09 7 / 2011

A little over a year ago, I was flying out of Moscow, just as I am now. And yet, when I remember that departure, I feel like a totally different person left, and a totally different person is leaving now. That girl — so far away from me another in time, though not space — still felt that doors were open to her. I don’t feel that anymore.

Last years, I had a disastrous trip out of the Sherementevo airport. Everything that could go wrong, went wrong: the taxi was late, there were huge traffic jams, the entrance / bridge to the airport was shut down, customs made me dump out my suitcase, my passport control line moved three times as slowly as all the others, and if not for my sheer magical endowments (more on how the world revolves around me later) I would have been stuck in Russia, out of money, with no contacts, barely able to parse the language and certainly not competent enough to have a showdown with airport staff. And yet, I was completely calm. When my plane was held for me for twenty minutes, and I was personally escorted to it, I took my seat with total composure. All was as it should be, and it couldn’t have been otherwise. 

I stayed up late packing my things last night / this morning. Stress and sleep deprivation have been triggering some kind of acid reflux. I arrived three hours before my flight is due to leave, and I am still nervous. I can’t remember what it was like to feel as calm as I did. 

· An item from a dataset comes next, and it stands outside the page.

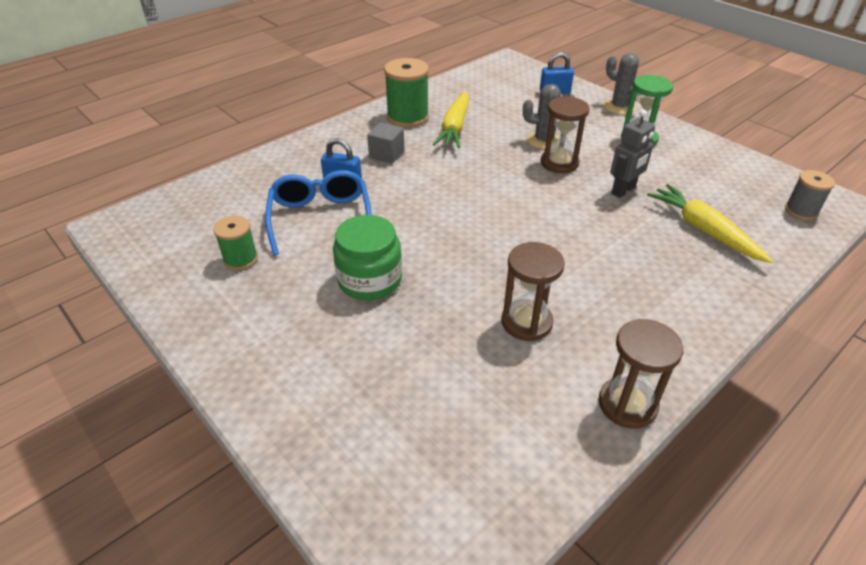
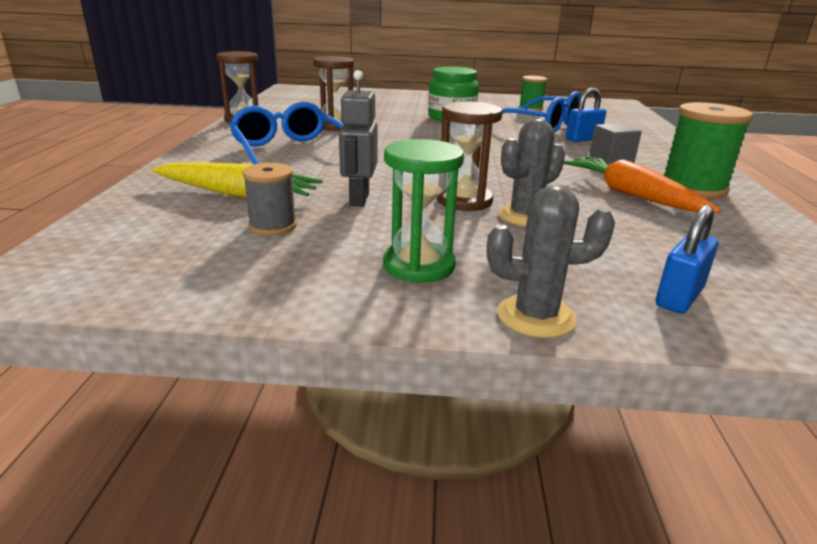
camera: 135 degrees right, 15 degrees down
yellow carrot [432,91,469,148] -> orange carrot [563,156,721,213]
grey spool [785,170,835,220] -> grey spool moved to [242,163,297,235]
none -> blue glasses [229,102,343,165]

I feel as though so many doors have closed to me — that I have run up to them, only to have them shut in my face, and locked. I walk down a long corridor, with doors on either side of me, but each in turn shuts. Then, there is that door, the one door, at the end of the hall — the door to being a different person, the door to the end and the door to the beginning, the door to something drastic and horrible and terrifying and thrilling, the door of finality. Once, I believed I had other ways to go. Now, I am more and more convinced that my options are slim, if not entirely singular. 

I don’t want to be afraid, but if I’m not afraid, I’ll be numb. If I’m not stressed and worried, then I have accepted my fate. And I cannot accept one part without accepting the whole — I can’t cherry pick if I am accepting some kind of destiny, some sort of ultimate purpose. 

I can no longer delay, and I can no longer lie to myself. And I am afraid and I am tired. 

A year ago I flew out of Moscow, satisfied, more mature, happy, excited. 

I fly out this year divested of the hopes that had once seemed so bright to me. 

It is a gray day in Moscow. It is cold. It feels as though the city understands.